Gede, suaminya, adalah kepala pramusaji di kelab malam Sari Club di Kuta yang luluh lantak dibom selain Restoran Paddy pada 12 Oktober 2002. Satu bom juga meledak di depan konsulat Amerika di Denpasar.
“Saya bilang saya sudah memaafkan Bapak. Mari jaga negara kita tercinta agar damai, tidak terjadi kejadian bom Bali lagi,” kata ibu dua anak ini, menambahkan Umar pada saat itu berjanji tidak akan pernah melakukan aksi teror lagi.
Agustus lalu, pemerintah mengatakan Umar dapat segera dibebaskan bersyarat karena telah menjalani dua pertiga dari hukumannya setelah menerima serangkaian remisi “berkelakuan baik”.
Umar, yang bernama asli Hisyam bin Ali Zein, ditangkap di Abbottabad, Pakistan pada Januari 2011, empat bulan sebelum Pasukan Khusus Amerika Serikat membunuh pemimpin al-Qaeda Osama bin Laden di daerah yang sama. Umar dideportasi ke Indonesia pada Agustus tahun itu.
Dalam persidangannya pada tahun 2012 dia mengakui terlibat dalam merakit bahan peledak yang digunakan dalam bom Bali tetapi membantah ikut merencanakan serangan itu.

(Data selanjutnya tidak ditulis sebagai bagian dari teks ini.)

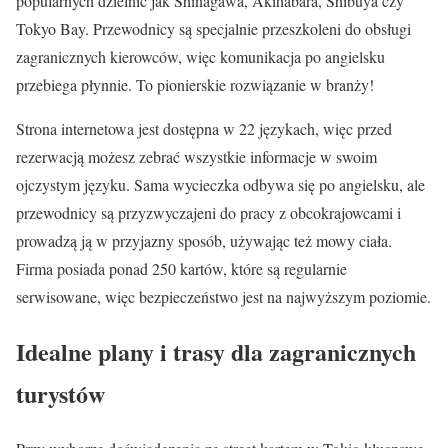
popularnych dzielnic jak Shinagawa, Akihabara, Shibuya czy
Tokyo Bay. Przewodnicy są specjalnie przeszkoleni do obsługi
zagranicznych kierowców, więc komunikacja po angielsku
przebiega płynnie. To pionierskie rozwiązanie w branży!
Strona internetowa jest dostępna w 22 językach, więc przed
rezerwacją możesz zebrać wszystkie informacje w swoim
ojczystym języku. Sama wycieczka odbywa się po angielsku, ale
przewodnicy są przyzwyczajeni do pracy z obcokrajowcami i
prowadzą ją w przyjazny sposób, używając też mowy ciała.
Firma posiada ponad 250 kartów, które są regularnie
serwisowane, więc bezpieczeństwo jest na najwyższym poziomie.
Idealne plany i trasy dla zagranicznych
turystów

Pada 2012, ia dijatuhi hukuman 20 tahun penjara atas kejahatan yang biasanya dijatuhi hukuman mati itu.
Pihak berwenang Indonesia mengatakan Umar adalah kisah sukses deradikalisasi, tetapi berita tentang rencana pembebasannya itu membuat marah pemerintah Australia, yang kehilangan 88 warganya dalam aksi teror yang disebut pemerintah dan para analis kontraterorisme dilakukan oleh Jemaah Islamiyah, jaringan militan al-Qaeda di Asia Tenggara.
Sejak bom Bali, lebih dari 1.000 orang telah divonis dan dipenjara atas tuduhan terkait terorisme, menurut Badan Nasional Penanggulangan Terorisme.
Tiga militan Jemaah Islamiyah – Imam Samudra, Muhammad Ali Ghufron dan Amrozi bin Nurhasyim, yang dikenal juga sebagai Trio Pelaku Bom Bali, – dijatuhi hukuman mati pada tahun 2003. Ketiganya dieksekusi pada 2008.